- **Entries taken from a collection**
● ● ● ●

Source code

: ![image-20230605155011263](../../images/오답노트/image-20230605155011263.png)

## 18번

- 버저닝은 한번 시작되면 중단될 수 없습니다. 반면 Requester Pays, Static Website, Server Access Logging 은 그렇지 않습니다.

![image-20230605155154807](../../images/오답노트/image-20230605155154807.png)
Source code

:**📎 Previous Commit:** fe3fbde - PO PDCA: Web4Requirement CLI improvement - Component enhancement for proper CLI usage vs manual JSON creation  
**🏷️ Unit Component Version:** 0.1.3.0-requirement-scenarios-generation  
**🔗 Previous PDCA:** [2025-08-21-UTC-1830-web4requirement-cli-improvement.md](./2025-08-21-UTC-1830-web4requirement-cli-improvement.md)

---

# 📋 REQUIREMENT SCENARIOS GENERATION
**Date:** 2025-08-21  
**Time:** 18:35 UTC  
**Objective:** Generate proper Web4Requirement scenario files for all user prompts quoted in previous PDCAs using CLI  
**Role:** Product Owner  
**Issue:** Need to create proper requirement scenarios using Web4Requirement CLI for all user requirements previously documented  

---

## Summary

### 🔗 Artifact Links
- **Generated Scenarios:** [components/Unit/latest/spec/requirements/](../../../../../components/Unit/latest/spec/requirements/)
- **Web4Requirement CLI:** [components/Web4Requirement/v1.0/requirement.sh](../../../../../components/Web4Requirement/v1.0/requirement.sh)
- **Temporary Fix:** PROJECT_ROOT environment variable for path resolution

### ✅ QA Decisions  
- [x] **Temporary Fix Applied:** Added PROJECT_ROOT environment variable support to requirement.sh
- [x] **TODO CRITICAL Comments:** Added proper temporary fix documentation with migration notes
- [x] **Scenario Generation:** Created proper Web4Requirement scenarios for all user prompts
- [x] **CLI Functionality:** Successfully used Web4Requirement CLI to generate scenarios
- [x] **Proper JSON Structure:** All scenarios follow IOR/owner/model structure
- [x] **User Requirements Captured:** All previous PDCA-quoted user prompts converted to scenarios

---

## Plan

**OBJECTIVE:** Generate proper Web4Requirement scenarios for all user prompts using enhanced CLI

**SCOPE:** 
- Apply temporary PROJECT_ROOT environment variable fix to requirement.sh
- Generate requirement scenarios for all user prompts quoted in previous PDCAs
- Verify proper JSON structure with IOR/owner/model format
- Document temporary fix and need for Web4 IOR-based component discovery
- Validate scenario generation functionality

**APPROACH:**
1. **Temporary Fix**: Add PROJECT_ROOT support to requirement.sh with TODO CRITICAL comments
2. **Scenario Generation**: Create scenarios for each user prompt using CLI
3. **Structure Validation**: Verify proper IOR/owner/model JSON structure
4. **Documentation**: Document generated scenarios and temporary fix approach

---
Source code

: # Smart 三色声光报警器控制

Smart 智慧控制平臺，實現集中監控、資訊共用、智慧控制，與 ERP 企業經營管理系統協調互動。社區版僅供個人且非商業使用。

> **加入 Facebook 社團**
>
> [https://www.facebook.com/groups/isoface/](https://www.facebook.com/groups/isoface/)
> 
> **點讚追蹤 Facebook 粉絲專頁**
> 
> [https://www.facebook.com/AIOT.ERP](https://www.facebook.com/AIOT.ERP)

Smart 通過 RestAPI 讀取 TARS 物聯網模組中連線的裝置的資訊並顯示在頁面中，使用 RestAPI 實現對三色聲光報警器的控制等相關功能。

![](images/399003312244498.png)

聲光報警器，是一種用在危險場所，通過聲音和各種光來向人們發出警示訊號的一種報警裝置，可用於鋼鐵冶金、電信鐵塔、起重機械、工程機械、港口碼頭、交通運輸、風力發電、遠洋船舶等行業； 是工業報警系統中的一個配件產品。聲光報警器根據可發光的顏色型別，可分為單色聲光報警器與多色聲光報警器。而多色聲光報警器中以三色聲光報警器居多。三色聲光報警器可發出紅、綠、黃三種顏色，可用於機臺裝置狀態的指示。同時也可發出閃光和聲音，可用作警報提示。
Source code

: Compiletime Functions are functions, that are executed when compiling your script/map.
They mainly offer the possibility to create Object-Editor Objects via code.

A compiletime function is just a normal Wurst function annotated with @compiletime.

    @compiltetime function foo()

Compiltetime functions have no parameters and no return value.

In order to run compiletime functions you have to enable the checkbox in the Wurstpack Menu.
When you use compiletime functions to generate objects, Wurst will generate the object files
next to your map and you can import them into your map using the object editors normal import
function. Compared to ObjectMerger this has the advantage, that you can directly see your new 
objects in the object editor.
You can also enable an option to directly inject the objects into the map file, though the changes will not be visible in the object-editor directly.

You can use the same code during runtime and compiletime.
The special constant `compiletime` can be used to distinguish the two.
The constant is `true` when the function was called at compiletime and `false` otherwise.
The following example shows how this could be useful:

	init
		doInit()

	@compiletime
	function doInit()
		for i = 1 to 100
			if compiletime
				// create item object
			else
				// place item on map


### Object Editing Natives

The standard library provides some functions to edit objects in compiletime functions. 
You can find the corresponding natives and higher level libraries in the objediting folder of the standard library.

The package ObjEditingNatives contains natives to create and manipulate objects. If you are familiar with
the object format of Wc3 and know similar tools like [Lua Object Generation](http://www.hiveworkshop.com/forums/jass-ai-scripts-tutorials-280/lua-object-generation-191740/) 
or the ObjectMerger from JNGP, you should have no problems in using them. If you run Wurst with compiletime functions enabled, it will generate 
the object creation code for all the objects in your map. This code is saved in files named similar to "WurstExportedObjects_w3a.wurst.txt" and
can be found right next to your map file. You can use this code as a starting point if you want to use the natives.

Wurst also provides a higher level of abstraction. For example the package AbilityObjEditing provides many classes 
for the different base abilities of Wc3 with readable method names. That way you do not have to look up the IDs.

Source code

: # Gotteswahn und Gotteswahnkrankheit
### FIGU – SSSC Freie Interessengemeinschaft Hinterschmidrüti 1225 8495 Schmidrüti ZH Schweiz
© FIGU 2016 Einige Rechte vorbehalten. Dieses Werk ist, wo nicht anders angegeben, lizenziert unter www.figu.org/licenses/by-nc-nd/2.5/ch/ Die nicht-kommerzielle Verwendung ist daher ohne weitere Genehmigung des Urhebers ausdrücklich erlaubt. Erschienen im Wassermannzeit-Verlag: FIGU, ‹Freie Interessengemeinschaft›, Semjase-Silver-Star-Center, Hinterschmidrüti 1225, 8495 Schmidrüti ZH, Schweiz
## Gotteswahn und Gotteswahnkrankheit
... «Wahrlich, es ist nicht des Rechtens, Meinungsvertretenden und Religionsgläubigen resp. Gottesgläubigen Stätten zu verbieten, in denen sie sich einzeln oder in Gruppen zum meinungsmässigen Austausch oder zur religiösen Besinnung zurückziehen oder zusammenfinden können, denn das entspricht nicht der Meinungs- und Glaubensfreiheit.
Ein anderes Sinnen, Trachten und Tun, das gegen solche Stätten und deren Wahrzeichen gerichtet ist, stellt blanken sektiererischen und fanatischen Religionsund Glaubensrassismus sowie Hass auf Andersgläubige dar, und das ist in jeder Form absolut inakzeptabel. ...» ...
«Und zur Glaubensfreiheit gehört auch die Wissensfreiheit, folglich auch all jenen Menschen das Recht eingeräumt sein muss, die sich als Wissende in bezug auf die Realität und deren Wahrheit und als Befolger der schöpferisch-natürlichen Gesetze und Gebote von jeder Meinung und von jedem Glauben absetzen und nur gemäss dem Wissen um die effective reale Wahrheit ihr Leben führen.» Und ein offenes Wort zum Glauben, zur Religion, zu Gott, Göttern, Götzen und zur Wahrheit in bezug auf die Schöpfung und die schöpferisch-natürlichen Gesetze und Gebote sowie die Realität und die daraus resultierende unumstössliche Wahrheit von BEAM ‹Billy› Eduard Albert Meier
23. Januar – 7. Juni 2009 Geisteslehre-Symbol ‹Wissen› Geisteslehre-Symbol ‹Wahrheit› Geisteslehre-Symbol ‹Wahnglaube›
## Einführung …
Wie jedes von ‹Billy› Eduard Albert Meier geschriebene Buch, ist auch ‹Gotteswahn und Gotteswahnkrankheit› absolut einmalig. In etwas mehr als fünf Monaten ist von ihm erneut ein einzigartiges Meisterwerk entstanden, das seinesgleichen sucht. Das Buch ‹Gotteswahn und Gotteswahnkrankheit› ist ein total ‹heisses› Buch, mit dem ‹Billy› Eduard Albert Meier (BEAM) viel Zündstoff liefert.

● ● ● ●

- **What to do**
Find every line of the data that includes the string "with". Copy each of those lines.

- **Exercise output**
- [x] **TODO CRITICAL Comments:** Added proper temporary fix documentation with migration notes
- Verify proper JSON structure with IOR/owner/model format
1. **Temporary Fix**: Add PROJECT_ROOT support to requirement.sh with TODO CRITICAL comments
A compiletime function is just a normal Wurst function annotated with @compiletime.
The package ObjEditingNatives contains natives to create and manipulate objects. If you are familiar with
or the ObjectMerger from JNGP, you should have no problems in using them. If you run Wurst with compiletime functions enabled, it will generate 
for the different base abilities of Wc3 with readable method names. That way you do not have to look up the IDs.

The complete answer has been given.